Work item
Your output is one number, the count of lines in the listing below that hold the word "changes".

Given entries
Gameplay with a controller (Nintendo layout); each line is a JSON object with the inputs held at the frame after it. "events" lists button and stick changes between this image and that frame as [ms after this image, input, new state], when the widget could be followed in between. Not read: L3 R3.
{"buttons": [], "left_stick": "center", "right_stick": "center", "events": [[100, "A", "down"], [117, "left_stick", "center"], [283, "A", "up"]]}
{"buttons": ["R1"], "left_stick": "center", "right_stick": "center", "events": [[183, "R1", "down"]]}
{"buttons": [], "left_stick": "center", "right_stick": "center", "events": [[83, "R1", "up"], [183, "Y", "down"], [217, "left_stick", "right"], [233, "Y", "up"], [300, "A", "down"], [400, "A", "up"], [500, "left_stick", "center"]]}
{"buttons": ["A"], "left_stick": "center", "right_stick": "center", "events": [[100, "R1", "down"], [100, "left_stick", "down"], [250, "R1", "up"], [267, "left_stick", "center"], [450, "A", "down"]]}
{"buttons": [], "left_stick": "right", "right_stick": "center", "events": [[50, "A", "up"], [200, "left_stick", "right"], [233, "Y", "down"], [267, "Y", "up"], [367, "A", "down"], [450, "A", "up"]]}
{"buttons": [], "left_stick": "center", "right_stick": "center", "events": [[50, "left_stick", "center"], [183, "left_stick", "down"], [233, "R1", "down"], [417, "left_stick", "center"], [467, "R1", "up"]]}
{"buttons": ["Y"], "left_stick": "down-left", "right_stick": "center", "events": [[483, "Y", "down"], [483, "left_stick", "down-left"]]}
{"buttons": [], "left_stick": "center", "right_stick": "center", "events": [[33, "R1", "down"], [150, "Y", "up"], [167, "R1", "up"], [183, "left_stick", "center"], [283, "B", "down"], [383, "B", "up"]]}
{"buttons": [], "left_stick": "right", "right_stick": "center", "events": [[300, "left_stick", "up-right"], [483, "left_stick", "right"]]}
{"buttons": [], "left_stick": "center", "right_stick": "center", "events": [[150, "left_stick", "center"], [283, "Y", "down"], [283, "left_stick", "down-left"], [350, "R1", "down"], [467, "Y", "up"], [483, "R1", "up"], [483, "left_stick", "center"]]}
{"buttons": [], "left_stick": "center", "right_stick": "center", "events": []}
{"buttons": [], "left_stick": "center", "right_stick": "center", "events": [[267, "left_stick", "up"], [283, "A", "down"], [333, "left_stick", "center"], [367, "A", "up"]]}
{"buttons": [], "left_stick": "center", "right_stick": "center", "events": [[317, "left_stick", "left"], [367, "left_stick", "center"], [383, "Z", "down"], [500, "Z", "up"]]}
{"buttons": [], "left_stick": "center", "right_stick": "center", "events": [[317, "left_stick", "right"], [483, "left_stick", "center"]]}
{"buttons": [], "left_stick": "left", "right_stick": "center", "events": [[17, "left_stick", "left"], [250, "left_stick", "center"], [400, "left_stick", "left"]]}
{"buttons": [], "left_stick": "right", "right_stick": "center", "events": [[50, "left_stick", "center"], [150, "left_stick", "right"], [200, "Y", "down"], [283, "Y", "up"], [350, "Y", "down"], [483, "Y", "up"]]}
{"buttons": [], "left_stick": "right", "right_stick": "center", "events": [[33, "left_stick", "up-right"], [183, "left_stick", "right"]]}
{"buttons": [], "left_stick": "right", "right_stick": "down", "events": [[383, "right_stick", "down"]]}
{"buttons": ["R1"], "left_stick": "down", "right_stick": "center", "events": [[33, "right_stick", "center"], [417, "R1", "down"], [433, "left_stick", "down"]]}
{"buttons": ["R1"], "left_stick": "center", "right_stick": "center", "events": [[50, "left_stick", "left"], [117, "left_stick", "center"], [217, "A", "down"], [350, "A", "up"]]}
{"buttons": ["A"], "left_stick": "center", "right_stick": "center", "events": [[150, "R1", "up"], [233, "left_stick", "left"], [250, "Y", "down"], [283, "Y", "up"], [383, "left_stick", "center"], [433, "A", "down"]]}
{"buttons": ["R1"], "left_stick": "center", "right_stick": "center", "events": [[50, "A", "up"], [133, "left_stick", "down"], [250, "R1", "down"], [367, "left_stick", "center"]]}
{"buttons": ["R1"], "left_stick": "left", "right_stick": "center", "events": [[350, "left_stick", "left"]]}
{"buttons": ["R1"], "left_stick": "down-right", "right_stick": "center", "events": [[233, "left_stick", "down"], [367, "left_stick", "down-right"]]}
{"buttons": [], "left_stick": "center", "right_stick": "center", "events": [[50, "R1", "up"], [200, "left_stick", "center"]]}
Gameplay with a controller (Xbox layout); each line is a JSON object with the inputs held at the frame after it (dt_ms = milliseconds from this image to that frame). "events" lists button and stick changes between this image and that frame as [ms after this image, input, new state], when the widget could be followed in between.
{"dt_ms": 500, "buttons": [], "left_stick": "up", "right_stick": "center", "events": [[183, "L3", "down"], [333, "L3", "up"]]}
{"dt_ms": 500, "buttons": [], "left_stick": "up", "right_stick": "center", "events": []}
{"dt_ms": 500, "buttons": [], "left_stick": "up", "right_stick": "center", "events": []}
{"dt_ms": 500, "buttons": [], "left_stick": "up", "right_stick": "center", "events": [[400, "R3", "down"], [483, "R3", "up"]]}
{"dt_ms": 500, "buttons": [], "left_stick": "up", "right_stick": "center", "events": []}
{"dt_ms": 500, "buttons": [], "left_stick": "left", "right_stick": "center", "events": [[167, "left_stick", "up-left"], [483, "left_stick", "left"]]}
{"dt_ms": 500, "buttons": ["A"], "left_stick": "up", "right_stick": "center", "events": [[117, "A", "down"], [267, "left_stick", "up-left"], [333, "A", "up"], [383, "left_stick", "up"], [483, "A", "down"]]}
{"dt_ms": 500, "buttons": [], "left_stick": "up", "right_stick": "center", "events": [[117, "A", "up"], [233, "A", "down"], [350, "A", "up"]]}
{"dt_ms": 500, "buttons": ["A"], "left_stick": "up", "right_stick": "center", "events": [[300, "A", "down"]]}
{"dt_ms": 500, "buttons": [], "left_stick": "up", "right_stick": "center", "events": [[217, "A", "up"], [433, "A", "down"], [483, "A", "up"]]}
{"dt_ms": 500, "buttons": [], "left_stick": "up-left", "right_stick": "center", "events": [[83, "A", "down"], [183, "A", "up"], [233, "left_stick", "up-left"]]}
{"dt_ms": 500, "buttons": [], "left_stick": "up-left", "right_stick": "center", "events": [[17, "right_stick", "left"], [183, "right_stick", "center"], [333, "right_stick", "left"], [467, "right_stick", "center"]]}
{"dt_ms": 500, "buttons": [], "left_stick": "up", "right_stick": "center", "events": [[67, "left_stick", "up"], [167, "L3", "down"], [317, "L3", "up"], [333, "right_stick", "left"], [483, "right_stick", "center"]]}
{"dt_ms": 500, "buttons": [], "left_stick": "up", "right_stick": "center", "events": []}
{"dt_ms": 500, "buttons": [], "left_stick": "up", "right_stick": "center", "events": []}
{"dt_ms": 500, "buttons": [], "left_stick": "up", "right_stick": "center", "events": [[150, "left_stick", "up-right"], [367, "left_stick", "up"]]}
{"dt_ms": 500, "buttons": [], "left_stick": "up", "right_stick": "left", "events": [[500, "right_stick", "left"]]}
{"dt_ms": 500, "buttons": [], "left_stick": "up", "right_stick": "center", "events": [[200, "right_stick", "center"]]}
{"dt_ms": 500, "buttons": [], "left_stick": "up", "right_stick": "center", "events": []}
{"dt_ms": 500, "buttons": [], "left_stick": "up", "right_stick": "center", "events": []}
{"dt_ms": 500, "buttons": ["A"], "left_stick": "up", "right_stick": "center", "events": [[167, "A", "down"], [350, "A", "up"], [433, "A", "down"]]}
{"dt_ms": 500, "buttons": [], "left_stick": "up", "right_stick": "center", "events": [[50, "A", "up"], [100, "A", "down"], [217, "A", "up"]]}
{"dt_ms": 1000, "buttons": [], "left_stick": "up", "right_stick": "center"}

Response to this task
2